スレート瓦は流通量も多く、塗料の種類も多く用意されています。

夏の暑さを防ぐためにも、スレート瓦には遮熱塗料がおすすめです。

金属屋根の建物

屋根材に金属のトタンやガルバリウム鋼板が使用されている場合も遮熱塗料がおすすめです。

金属は熱伝導率がいいため、太陽光の熱の影響を受けやすく、夏場の室温の上昇は避けられないでしょう。

遮熱塗料は太陽光を効果的に反射して、夏場の建物内の温度上昇を抑える塗料です。

特に金属屋根の建物では、この塗料が太陽の熱を反射することで、室内が過度に暑くなるのを防ぎ、快適な室温を保つ効果が期待できます。

吹き抜けがある建物

吹き抜け天井のある建物では、屋根からの熱が室内温度に直接影響しやすく、高い天井のため冷房効果が出にくいことが暑さの原因となります。

この場合、遮熱塗料を使うことで、太陽熱を反射し室内の温度上昇を抑えることができ、より快適な室温を保つことが期待できます。

2階建て以上の建物

2階建て以上の建物では、日当たりが良く、遮熱塗料を使うと太陽の熱を反射し室温を下げる効果が顕著です。

特に3階建てでは、軒先が短く外壁に日光が当たりやすいため、室内が暑くなりがちです。また、リビングが2階以上にあることも多く、暑さを感じやすいでしょう。

2階建て以上の建物の遮熱効果を高めるためには、屋根だけではなく外壁にも遮熱塗料を施すことが効果的です。

遮熱塗料の効果を高めるポイント

建物の遮熱効果を高めるポイントを紹介します。

少しでも遮熱効果が得られるよう、遮熱塗料についての知識を深めましょう。

日射反射率が高い明るい色で塗装する

遮熱塗料で効果を上げるためには、日光をよく反射する明るい色の塗料を選びましょう。

明るい色、特に白は反射率が高く、太陽の熱を効果的に反射します。白はちょっと…と抵抗感がある方にはグレーやシルバーをおすすめします。

塗装を計画する際は、塗料のカタログで各色の反射率を確認して、最も高い反射率を持つ色を選ぶといいでしょう。

遮熱シートを使う

遮熱塗料の効果を高めるには、断熱塗料に加え、遮熱シートも使ってみましょう。

遮熱シートは、外壁や屋根に貼ることで太陽の熱を反射し、室内を涼しく保ちます。

塗りムラの心配がなく、均一に遮熱効果を得られるのが特長で、断熱効果をもつタイプもあります。

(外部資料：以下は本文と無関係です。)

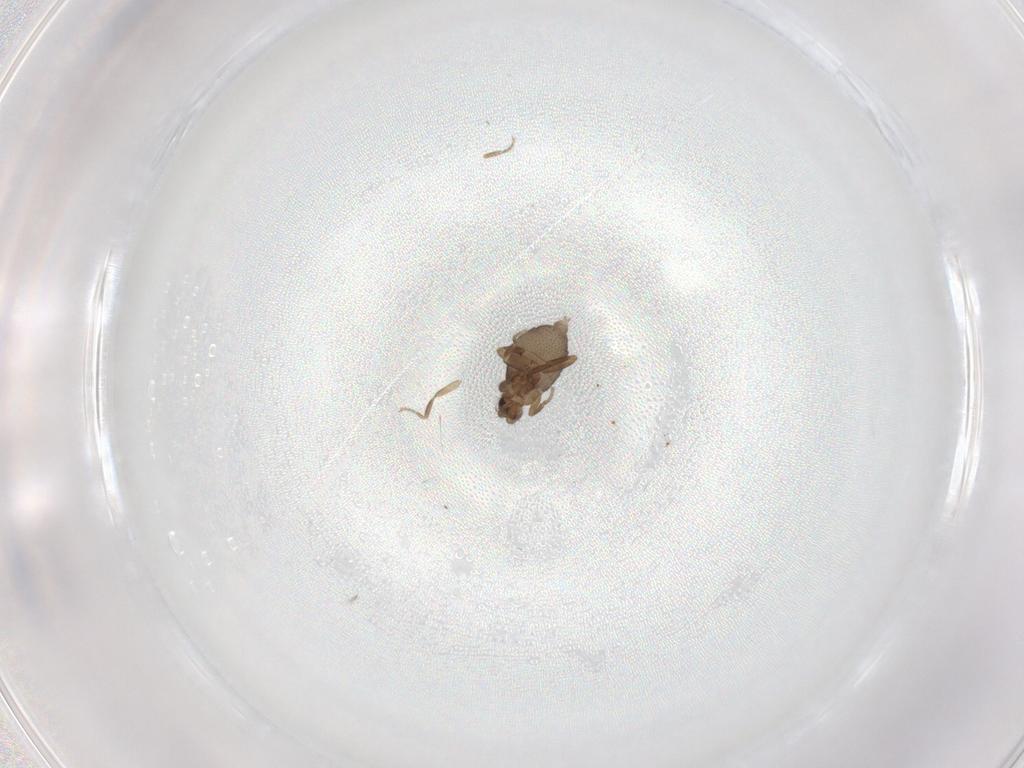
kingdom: Animalia
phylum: Arthropoda
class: Insecta
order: Diptera
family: Phoridae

目的に合った遮熱シートを選ぶためにも、専門業者に相談してみましょう。

グレードの高い塗料を選ぶ

グレードの高い遮熱塗料を選ぶと、耐久性が高く長期間遮熱効果を保つことができます。

品質がいい塗料を選ぶと、初期費用は高めですが、塗り直しの必要が少ないため、結果的にコストを抑えられる場合があります。

予算内で最適な遮熱塗料を選ぶために、信頼できる施工業者とよく相談しましょう。

新水性が高い塗料を選ぶ

遮熱効果を高めるためには、親水性が高い塗料を選ぶことが大切です。

親水性とは、水となじみやすい性質のことで、このタイプの塗料は雨で汚れが流れやすく、塗膜の汚れが遮熱効果を低下させるのを防ぎます。

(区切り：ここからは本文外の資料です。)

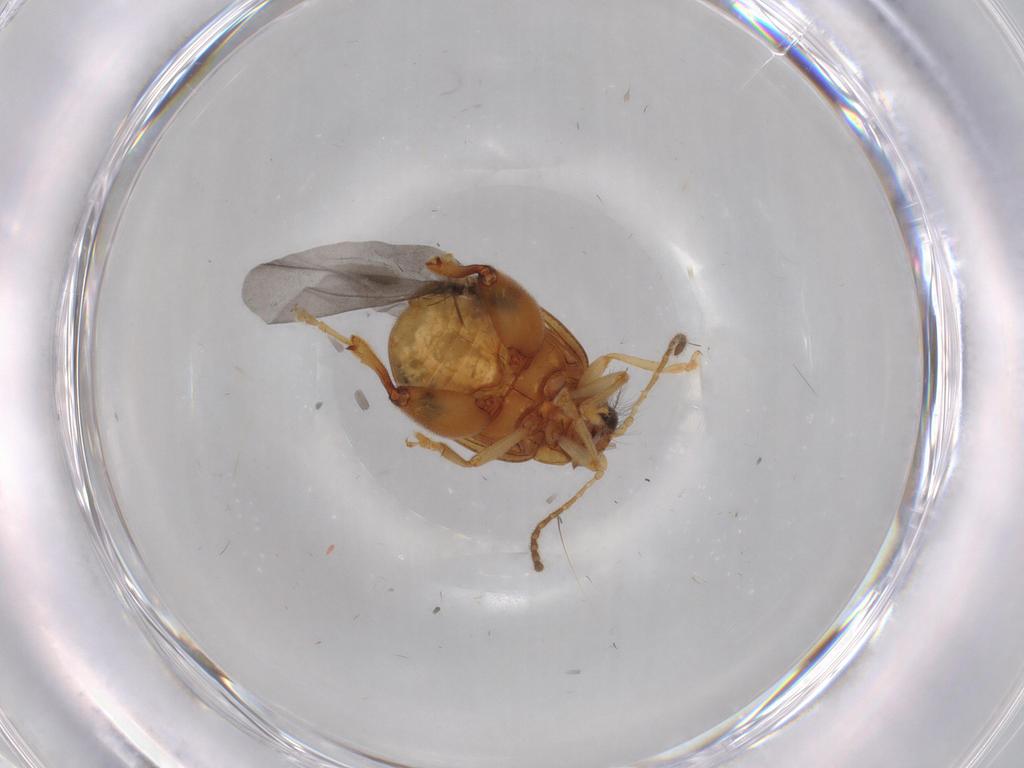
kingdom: Animalia
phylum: Arthropoda
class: Insecta
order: Coleoptera
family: Chrysomelidae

一方で、水をはじく撥水性の塗料は汚れが落ちにくいため、遮熱性を長期間維持したいと考える場合にはおすすめしません。

まとめ

これまで、屋根塗装に使う遮熱塗料について、詳しく解説してきました。

遮熱塗料の効果を最大限に得るために、大切な要点を以下にまとめました。

  • 遮熱塗料のメリットは、夏場の室温の上昇を防ぎ、節電効果がある
  • 遮熱塗料のデメリットは、断熱効果がない点など
  • 遮熱塗料をおすすめする建物は、屋根の材質や、太陽光の影響を受けやすい建物である
  • 遮熱塗料の効果を高めるポイントは、明るい色を選ぶ、グレードの高い塗料を選ぶ、などがある

たくさんある塗料の中から、予算の範囲で最大限に遮熱効果が得られる塗料を慎重に選びましょう。

また、所有される建物が遮熱塗料の効果が得られると判断するためにも、信頼のおける業者と相談できる環境をつくりましょう。